Still getting my head around the Azure Storage concepts so apologies if annoyingly naive.

Upvotes: 3

Views: 2247

Answers (2)

Igorek
Igorek

Reputation: 15860

You can absolutely store all files within a single container. There is no limit on number of blobs in a container, except that the storage account is limited to 100TB 500TB.

Each blob gets its own storage partition, so that means that your files will be stored in a mega-scalable way across potentially many servers.

The only drawback of storing everything in one single container is that listing filenames in one directory is hard and slow. Also, purging by things like date is hard. If you ever need to purge your blobs, consider thinking about storage strategy where you can purge containers at a time.

HTH

Upvotes: 4

Louis S. Berman
Louis S. Berman

Reputation: 539

I created a similar blob storage repository (2.6MM files / 3.9TB), so I think my experiences might be a good proxy for yours. I should say, however, that at least half of those files were 1K or less, so my findings won't be a total match.

Regardless, I had the same question as you: does containers / folder organization) affect retrieval speed?
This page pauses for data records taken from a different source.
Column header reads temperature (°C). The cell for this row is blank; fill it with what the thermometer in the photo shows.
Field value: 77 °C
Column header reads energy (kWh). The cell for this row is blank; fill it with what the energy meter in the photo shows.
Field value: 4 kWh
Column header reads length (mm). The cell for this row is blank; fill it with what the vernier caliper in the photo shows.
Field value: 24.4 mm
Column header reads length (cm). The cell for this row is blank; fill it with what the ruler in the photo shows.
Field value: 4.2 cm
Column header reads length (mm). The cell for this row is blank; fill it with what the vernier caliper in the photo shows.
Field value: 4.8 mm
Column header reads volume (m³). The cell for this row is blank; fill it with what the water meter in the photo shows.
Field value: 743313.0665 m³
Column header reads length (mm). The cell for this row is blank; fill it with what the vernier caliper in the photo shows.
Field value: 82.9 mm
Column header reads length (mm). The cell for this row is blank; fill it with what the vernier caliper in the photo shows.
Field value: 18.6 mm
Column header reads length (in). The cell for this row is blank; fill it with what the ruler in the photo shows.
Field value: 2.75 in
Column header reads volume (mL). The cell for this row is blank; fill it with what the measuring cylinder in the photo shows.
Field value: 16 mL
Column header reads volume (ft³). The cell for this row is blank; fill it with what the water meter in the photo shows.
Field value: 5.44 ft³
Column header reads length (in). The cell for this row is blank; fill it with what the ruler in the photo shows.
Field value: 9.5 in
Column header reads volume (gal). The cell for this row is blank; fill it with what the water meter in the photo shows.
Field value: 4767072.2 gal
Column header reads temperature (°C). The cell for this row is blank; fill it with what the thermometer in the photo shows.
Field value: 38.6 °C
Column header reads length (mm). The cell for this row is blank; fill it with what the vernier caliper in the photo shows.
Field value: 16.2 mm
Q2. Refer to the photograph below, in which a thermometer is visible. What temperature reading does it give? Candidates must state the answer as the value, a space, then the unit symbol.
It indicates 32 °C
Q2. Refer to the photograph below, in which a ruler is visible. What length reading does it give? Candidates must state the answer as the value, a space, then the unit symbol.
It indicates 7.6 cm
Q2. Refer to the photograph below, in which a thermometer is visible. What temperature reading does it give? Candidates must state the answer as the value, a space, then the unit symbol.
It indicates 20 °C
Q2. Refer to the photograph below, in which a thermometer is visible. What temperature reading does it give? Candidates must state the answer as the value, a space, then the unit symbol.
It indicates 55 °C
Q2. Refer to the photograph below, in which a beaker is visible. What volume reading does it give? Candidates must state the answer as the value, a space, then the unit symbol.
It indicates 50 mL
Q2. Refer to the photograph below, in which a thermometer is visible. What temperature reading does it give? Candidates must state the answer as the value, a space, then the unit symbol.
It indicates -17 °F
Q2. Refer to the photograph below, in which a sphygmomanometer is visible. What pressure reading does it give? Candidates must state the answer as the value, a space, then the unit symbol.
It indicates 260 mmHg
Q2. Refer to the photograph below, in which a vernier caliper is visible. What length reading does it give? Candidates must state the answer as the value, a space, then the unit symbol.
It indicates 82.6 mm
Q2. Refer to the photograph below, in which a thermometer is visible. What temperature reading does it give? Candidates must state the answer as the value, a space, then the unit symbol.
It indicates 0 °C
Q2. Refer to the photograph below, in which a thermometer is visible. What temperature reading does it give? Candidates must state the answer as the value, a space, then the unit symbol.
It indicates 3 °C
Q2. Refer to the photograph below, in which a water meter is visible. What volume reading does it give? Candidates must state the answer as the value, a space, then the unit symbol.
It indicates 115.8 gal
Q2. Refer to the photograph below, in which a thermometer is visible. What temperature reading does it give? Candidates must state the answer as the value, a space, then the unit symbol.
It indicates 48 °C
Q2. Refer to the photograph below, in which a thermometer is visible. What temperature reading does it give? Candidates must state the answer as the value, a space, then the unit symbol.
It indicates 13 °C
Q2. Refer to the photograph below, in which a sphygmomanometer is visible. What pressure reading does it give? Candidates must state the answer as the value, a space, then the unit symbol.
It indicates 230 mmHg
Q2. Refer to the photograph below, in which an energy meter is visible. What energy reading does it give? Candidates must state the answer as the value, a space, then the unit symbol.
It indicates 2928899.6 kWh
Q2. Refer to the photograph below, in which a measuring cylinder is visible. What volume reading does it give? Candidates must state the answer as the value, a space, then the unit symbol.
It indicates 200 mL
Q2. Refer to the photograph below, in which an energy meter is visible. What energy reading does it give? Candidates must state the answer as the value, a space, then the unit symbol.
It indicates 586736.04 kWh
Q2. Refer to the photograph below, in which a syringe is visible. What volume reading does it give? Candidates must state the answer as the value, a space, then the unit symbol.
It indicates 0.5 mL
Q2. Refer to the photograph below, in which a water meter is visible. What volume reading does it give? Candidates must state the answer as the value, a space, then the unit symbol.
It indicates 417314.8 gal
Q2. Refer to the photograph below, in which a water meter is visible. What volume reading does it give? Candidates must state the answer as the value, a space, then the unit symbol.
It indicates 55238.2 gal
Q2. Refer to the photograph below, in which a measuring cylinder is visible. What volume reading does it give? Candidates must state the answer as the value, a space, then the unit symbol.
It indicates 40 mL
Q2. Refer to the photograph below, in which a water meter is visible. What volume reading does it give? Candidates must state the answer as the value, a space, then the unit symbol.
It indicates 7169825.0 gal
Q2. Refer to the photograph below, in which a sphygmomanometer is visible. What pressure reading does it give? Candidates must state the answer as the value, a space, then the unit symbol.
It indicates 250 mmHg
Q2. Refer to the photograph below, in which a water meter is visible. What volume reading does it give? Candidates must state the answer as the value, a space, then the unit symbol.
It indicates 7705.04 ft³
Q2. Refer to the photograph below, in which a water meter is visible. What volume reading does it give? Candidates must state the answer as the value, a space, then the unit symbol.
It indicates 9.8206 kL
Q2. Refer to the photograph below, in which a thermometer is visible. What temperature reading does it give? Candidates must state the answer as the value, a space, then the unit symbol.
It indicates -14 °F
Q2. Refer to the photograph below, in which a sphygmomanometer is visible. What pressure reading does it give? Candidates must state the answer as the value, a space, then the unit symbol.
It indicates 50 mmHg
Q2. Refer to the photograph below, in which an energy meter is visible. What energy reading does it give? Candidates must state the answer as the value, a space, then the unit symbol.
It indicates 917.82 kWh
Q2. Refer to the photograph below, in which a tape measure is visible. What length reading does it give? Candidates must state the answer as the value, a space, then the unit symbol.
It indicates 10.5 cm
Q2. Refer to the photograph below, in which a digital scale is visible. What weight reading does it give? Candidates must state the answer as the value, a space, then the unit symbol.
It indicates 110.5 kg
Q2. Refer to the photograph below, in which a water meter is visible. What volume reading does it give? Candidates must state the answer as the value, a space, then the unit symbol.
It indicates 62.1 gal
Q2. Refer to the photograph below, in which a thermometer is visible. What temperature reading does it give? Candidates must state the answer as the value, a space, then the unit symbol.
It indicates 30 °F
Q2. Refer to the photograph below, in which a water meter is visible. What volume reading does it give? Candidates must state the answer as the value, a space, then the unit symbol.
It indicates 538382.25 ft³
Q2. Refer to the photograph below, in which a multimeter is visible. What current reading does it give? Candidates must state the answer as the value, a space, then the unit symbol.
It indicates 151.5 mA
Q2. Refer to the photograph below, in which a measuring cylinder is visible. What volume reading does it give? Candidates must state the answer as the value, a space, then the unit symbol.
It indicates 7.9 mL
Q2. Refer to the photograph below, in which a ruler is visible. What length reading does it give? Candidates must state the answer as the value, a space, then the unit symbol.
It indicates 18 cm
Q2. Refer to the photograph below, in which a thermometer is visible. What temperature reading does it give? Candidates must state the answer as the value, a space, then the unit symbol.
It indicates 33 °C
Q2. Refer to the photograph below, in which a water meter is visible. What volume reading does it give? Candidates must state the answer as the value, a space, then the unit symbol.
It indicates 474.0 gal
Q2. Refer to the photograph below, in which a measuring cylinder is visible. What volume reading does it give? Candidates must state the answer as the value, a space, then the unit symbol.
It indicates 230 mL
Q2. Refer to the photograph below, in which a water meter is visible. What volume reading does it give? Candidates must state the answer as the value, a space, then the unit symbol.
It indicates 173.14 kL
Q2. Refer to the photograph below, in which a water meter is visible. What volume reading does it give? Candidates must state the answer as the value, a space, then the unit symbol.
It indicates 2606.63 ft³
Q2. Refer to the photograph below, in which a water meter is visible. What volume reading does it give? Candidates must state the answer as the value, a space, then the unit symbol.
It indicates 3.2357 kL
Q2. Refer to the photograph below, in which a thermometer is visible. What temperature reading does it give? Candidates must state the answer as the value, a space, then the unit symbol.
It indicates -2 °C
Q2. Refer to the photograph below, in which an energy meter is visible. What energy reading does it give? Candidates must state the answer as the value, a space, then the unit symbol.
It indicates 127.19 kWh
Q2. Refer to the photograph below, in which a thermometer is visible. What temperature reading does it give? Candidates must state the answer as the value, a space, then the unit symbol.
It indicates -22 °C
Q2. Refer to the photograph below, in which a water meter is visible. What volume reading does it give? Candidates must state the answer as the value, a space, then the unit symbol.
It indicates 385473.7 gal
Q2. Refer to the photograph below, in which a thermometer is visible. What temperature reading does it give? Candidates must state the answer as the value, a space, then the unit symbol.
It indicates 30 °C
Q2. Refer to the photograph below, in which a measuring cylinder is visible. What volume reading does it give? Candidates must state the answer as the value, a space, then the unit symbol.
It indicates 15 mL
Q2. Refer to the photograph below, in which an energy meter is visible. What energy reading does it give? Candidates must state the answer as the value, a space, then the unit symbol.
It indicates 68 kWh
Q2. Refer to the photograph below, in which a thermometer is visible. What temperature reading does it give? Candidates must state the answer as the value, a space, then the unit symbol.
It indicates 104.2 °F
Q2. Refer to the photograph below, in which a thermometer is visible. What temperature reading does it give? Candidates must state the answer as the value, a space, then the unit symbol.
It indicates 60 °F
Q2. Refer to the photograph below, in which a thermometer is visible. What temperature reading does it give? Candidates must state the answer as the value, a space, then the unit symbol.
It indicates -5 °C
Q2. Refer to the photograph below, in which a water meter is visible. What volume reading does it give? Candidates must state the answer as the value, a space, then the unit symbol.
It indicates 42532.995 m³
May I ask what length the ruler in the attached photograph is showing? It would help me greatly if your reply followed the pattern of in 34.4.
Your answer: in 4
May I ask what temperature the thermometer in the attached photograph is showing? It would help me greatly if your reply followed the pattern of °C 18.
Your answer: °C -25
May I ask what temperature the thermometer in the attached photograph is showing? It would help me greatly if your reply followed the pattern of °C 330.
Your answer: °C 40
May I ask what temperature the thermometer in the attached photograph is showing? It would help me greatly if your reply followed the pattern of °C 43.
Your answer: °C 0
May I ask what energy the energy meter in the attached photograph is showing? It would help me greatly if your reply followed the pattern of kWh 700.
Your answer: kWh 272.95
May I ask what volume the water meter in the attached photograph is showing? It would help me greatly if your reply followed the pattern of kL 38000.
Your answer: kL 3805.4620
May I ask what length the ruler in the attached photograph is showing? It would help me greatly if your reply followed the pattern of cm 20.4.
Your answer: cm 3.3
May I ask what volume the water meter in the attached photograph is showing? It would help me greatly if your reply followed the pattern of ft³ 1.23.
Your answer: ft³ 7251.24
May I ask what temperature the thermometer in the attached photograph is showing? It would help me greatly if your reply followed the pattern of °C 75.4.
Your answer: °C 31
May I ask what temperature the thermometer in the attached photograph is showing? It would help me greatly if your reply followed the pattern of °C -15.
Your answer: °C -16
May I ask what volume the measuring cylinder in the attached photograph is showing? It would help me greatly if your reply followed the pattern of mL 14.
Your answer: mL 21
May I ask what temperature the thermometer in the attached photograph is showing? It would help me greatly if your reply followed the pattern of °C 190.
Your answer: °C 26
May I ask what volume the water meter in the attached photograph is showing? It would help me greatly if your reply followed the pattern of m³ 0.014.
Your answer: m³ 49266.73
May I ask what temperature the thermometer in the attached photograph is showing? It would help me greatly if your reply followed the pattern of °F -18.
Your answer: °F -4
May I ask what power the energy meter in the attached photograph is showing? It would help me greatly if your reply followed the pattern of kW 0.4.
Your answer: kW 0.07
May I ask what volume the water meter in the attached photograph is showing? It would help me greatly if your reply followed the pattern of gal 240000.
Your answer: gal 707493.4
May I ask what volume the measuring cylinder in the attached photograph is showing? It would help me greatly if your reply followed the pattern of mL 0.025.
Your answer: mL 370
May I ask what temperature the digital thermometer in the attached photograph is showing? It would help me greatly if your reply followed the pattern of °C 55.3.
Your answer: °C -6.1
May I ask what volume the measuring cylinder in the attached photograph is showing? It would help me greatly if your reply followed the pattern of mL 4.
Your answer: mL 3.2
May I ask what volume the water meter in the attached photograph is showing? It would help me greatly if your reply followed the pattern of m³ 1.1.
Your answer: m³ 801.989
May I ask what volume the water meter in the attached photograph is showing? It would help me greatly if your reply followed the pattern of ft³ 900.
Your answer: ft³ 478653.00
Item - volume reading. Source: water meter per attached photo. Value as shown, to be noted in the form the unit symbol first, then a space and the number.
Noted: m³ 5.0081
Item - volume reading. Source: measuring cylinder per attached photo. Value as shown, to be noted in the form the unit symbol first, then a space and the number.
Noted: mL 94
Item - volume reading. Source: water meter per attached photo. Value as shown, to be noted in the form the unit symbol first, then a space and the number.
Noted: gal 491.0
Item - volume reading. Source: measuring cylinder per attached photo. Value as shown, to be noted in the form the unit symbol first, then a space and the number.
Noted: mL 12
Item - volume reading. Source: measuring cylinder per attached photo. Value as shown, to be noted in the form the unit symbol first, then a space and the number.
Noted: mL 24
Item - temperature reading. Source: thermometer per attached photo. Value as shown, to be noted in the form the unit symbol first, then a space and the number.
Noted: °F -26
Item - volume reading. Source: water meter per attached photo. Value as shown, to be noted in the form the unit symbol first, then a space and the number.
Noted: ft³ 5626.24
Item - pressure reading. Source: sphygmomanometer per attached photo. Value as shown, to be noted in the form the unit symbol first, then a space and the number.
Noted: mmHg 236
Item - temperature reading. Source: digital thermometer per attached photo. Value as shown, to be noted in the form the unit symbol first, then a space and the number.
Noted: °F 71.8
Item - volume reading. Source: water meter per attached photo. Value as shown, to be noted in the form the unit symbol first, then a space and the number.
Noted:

My tests, however, showed that retrieval speed was virtually identical no matter how I organized the files.

For your case, I'd simply use a single container with no underlying "folder" structure, especially since you're going to use GUIDs as filenames. You'll never want to list all 250K files (unless you want to do a complete "directory" scan) so a flat organization scheme seems best.

The only reason to pick an alternate scheme (with multiple containers and/or folders) would be if you wanted to periodically roll of a subset of the files (i.e., after a certain number of days).